Heeft schrijven/toneel mijn leven veranderd? Ik denk dat een goed verhaal je kijk op de wereld verandert. Dat hoeft allemaal niet heel groots of permanent te zijn; misschien sta je, nadat je een boek uit hebt, net iets langer stil bij de levens achter de gezichten die op je straat passeert. Misschien lees je, na een toneelstuk te hebben gezien, een krantenartikel dat je daarvoor zou hebben overgeslagen. Verhalen kunnen je empathie aanwakkeren, naar anderen én naar jezelf toe, en je leren je oordeel uit te stellen.

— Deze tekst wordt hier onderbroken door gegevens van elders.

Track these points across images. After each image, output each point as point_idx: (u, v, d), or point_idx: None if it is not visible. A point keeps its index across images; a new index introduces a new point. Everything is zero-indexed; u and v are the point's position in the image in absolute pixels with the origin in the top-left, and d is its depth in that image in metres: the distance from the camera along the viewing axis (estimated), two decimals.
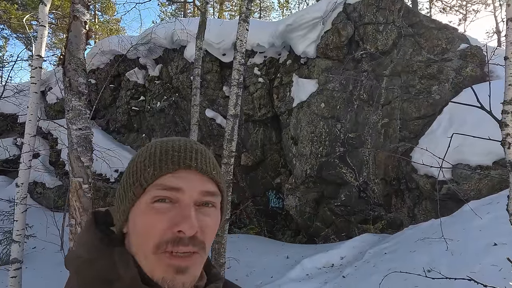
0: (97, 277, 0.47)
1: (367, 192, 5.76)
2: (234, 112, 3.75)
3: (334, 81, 6.17)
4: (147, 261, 0.47)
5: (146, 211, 0.48)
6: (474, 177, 4.28)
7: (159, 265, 0.46)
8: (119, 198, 0.52)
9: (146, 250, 0.47)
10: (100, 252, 0.49)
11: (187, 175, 0.49)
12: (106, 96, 9.99)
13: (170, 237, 0.46)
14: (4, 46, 14.31)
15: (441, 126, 4.95)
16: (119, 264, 0.47)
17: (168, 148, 0.51)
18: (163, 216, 0.47)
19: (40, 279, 4.75)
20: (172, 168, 0.49)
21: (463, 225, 3.12)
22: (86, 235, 0.52)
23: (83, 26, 2.96)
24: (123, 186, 0.52)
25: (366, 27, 6.04)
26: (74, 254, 0.51)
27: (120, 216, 0.51)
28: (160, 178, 0.48)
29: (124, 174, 0.54)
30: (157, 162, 0.49)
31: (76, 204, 2.78)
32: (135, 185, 0.49)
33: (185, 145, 0.52)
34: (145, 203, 0.48)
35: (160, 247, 0.46)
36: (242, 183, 7.56)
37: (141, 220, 0.48)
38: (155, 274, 0.47)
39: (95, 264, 0.48)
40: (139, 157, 0.53)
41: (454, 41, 5.69)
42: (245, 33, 3.74)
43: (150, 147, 0.53)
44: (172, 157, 0.50)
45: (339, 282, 3.36)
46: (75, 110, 2.81)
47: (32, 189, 9.27)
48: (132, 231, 0.50)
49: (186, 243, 0.46)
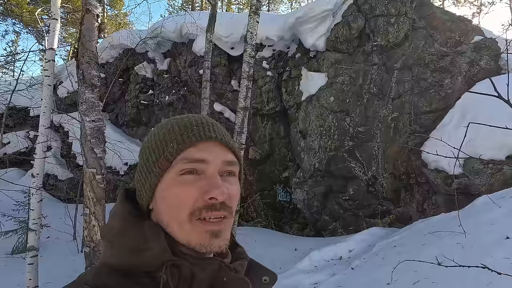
0: (128, 247, 0.49)
1: (375, 187, 5.73)
2: (244, 104, 3.76)
3: (343, 75, 6.11)
4: (182, 230, 0.50)
5: (175, 184, 0.50)
6: (486, 171, 4.22)
7: (194, 232, 0.49)
8: (142, 176, 0.54)
9: (180, 220, 0.49)
10: (131, 224, 0.51)
11: (209, 147, 0.52)
12: (115, 90, 10.09)
13: (203, 204, 0.49)
14: (16, 40, 14.54)
15: (453, 120, 4.88)
16: (149, 235, 0.49)
17: (186, 124, 0.53)
18: (192, 186, 0.50)
19: (54, 267, 4.90)
20: (195, 140, 0.51)
21: (475, 219, 3.09)
22: (119, 208, 0.55)
23: (96, 19, 2.99)
24: (145, 164, 0.54)
25: (377, 20, 5.94)
26: (108, 226, 0.54)
27: (146, 193, 0.53)
28: (184, 151, 0.51)
29: (142, 155, 0.55)
30: (179, 137, 0.52)
31: (90, 194, 2.85)
32: (160, 160, 0.51)
33: (200, 119, 0.55)
34: (172, 177, 0.51)
35: (194, 214, 0.49)
36: (250, 176, 7.60)
37: (172, 192, 0.50)
38: (192, 241, 0.49)
39: (127, 235, 0.50)
40: (156, 135, 0.54)
41: (468, 33, 5.56)
42: (255, 25, 3.73)
43: (166, 124, 0.55)
44: (192, 130, 0.52)
45: (348, 274, 3.38)
46: (88, 102, 2.85)
47: (45, 181, 9.47)
48: (161, 205, 0.51)
49: (218, 208, 0.49)
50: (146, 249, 0.48)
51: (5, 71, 16.69)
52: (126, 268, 0.49)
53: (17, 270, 4.57)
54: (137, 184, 0.56)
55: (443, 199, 4.94)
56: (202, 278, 0.49)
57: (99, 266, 0.52)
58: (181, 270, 0.48)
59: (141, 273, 0.49)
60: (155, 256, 0.48)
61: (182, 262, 0.48)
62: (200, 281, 0.49)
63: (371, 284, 2.92)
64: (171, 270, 0.47)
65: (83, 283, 0.47)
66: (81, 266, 4.09)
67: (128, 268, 0.49)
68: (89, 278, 0.48)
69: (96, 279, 0.48)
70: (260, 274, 0.57)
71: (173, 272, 0.48)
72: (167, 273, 0.47)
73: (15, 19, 9.90)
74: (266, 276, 0.57)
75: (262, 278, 0.56)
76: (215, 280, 0.50)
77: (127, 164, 8.77)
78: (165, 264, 0.47)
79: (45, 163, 3.74)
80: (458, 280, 2.32)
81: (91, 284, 0.47)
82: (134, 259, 0.49)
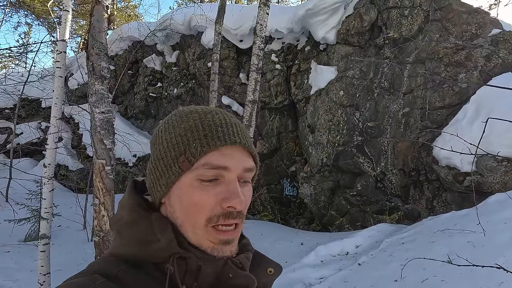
0: (136, 238, 0.50)
1: (384, 183, 5.66)
2: (253, 98, 3.73)
3: (354, 68, 6.00)
4: (195, 234, 0.50)
5: (194, 188, 0.49)
6: (500, 169, 4.12)
7: (208, 237, 0.49)
8: (158, 170, 0.52)
9: (195, 223, 0.49)
10: (140, 215, 0.51)
11: (232, 152, 0.50)
12: (125, 82, 10.17)
13: (220, 211, 0.49)
14: (28, 32, 14.74)
15: (467, 116, 4.74)
16: (157, 228, 0.49)
17: (210, 123, 0.51)
18: (211, 193, 0.49)
19: (65, 254, 5.03)
20: (219, 144, 0.49)
21: (487, 217, 3.02)
22: (127, 200, 0.54)
23: (105, 11, 2.98)
24: (162, 159, 0.52)
25: (390, 12, 5.78)
26: (117, 217, 0.54)
27: (161, 188, 0.52)
28: (207, 155, 0.49)
29: (159, 145, 0.53)
30: (203, 138, 0.50)
31: (99, 185, 2.89)
32: (181, 160, 0.50)
33: (224, 119, 0.53)
34: (192, 180, 0.49)
35: (211, 220, 0.49)
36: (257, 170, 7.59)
37: (190, 196, 0.49)
38: (203, 245, 0.50)
39: (135, 226, 0.50)
40: (175, 128, 0.52)
41: (485, 26, 5.36)
42: (265, 17, 3.67)
43: (187, 118, 0.52)
44: (217, 132, 0.50)
45: (355, 270, 3.36)
46: (98, 94, 2.87)
47: (56, 171, 9.69)
48: (176, 203, 0.51)
49: (234, 216, 0.50)
50: (153, 241, 0.48)
51: (17, 62, 16.99)
52: (135, 258, 0.49)
53: (30, 257, 4.71)
54: (150, 175, 0.54)
55: (453, 197, 4.85)
56: (208, 272, 0.49)
57: (108, 255, 0.52)
58: (187, 263, 0.48)
59: (150, 264, 0.49)
60: (163, 248, 0.48)
61: (189, 255, 0.48)
62: (206, 274, 0.49)
63: (378, 280, 2.90)
64: (178, 262, 0.48)
65: (93, 272, 0.47)
66: (91, 254, 4.20)
67: (137, 259, 0.49)
68: (99, 268, 0.48)
69: (106, 269, 0.48)
70: (265, 265, 0.57)
71: (180, 264, 0.48)
72: (174, 265, 0.47)
73: (27, 11, 10.01)
74: (271, 267, 0.57)
75: (267, 269, 0.56)
76: (221, 275, 0.50)
77: (135, 156, 8.88)
78: (172, 256, 0.48)
79: (56, 154, 3.80)
80: (468, 279, 2.28)
81: (101, 273, 0.47)
82: (142, 250, 0.49)
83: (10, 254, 4.97)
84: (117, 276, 0.47)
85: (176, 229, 0.50)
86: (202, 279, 0.49)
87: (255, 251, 0.58)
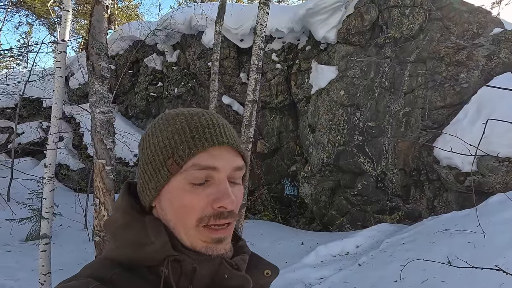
0: (130, 240, 0.50)
1: (385, 182, 5.65)
2: (253, 97, 3.73)
3: (354, 68, 5.98)
4: (188, 235, 0.49)
5: (183, 190, 0.49)
6: (502, 169, 4.10)
7: (200, 237, 0.49)
8: (147, 174, 0.52)
9: (186, 225, 0.49)
10: (133, 218, 0.51)
11: (220, 153, 0.50)
12: (125, 82, 10.17)
13: (211, 212, 0.49)
14: (29, 32, 14.77)
15: (468, 116, 4.73)
16: (151, 230, 0.49)
17: (197, 124, 0.51)
18: (201, 194, 0.49)
19: (66, 254, 5.04)
20: (207, 145, 0.49)
21: (488, 217, 3.01)
22: (121, 202, 0.54)
23: (105, 10, 2.98)
24: (151, 163, 0.51)
25: (391, 11, 5.76)
26: (112, 218, 0.54)
27: (151, 192, 0.51)
28: (195, 156, 0.49)
29: (146, 150, 0.53)
30: (190, 140, 0.49)
31: (99, 184, 2.89)
32: (169, 163, 0.49)
33: (211, 120, 0.52)
34: (181, 182, 0.49)
35: (202, 221, 0.49)
36: (258, 170, 7.60)
37: (179, 198, 0.49)
38: (197, 246, 0.49)
39: (129, 229, 0.50)
40: (162, 131, 0.52)
41: (487, 25, 5.34)
42: (265, 16, 3.66)
43: (173, 121, 0.52)
44: (204, 133, 0.50)
45: (355, 270, 3.36)
46: (98, 94, 2.87)
47: (57, 170, 9.71)
48: (167, 206, 0.51)
49: (225, 216, 0.49)
50: (148, 244, 0.48)
51: (19, 62, 17.03)
52: (129, 262, 0.49)
53: (31, 256, 4.72)
54: (140, 180, 0.54)
55: (454, 197, 4.84)
56: (203, 273, 0.49)
57: (102, 258, 0.52)
58: (182, 265, 0.48)
59: (144, 268, 0.49)
60: (157, 250, 0.48)
61: (184, 257, 0.48)
62: (201, 276, 0.49)
63: (378, 281, 2.90)
64: (172, 265, 0.48)
65: (87, 276, 0.47)
66: (91, 254, 4.20)
67: (131, 262, 0.49)
68: (92, 271, 0.48)
69: (100, 272, 0.47)
70: (262, 267, 0.57)
71: (175, 267, 0.48)
72: (168, 268, 0.47)
73: (27, 10, 10.03)
74: (268, 269, 0.56)
75: (264, 271, 0.56)
76: (216, 276, 0.50)
77: (136, 155, 8.89)
78: (166, 259, 0.47)
79: (57, 154, 3.81)
80: (469, 279, 2.27)
81: (94, 277, 0.46)
82: (136, 253, 0.49)
83: (12, 254, 4.99)
84: (111, 280, 0.46)
85: (170, 231, 0.50)
86: (197, 281, 0.49)
87: (252, 253, 0.58)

Dat gebeurt als je verhalen tot je neemt, maar ook als je ze schrijft.

Een boek waar ik steeds weer bij terugkom is A Home at the End of the World van Michael Cunningham. Ik las dit voor het eerst toen ik twintig was, en herlees het sindsdien bijna elk jaar. De personages die Cunningham creëert zijn zó levensecht, zo gelaagd en vol van leven, dat ze bijna echter aanvoelen dan bestaande mensen.

Tips van Koen
Ik denk dat de standaardtips het meest waardevol zijn: zorg dat je veel leest én ziet (vooral de stukken die je gelezen hebt). Verzamel een paar goede lezers om je heen die kritisch naar je werk kijken. En probeer zicht te houden op wat jij interessant vindt, wat jou raakt, en je oren niet te veel te laten hangen naar wat anderen maken. Het is uiteindelijk toch jouw unieke kijk, die specifieke combinatie van talenten, vragen, dromen en interesses die jij hebt en niemand anders, waardoor je mensen kunt raken.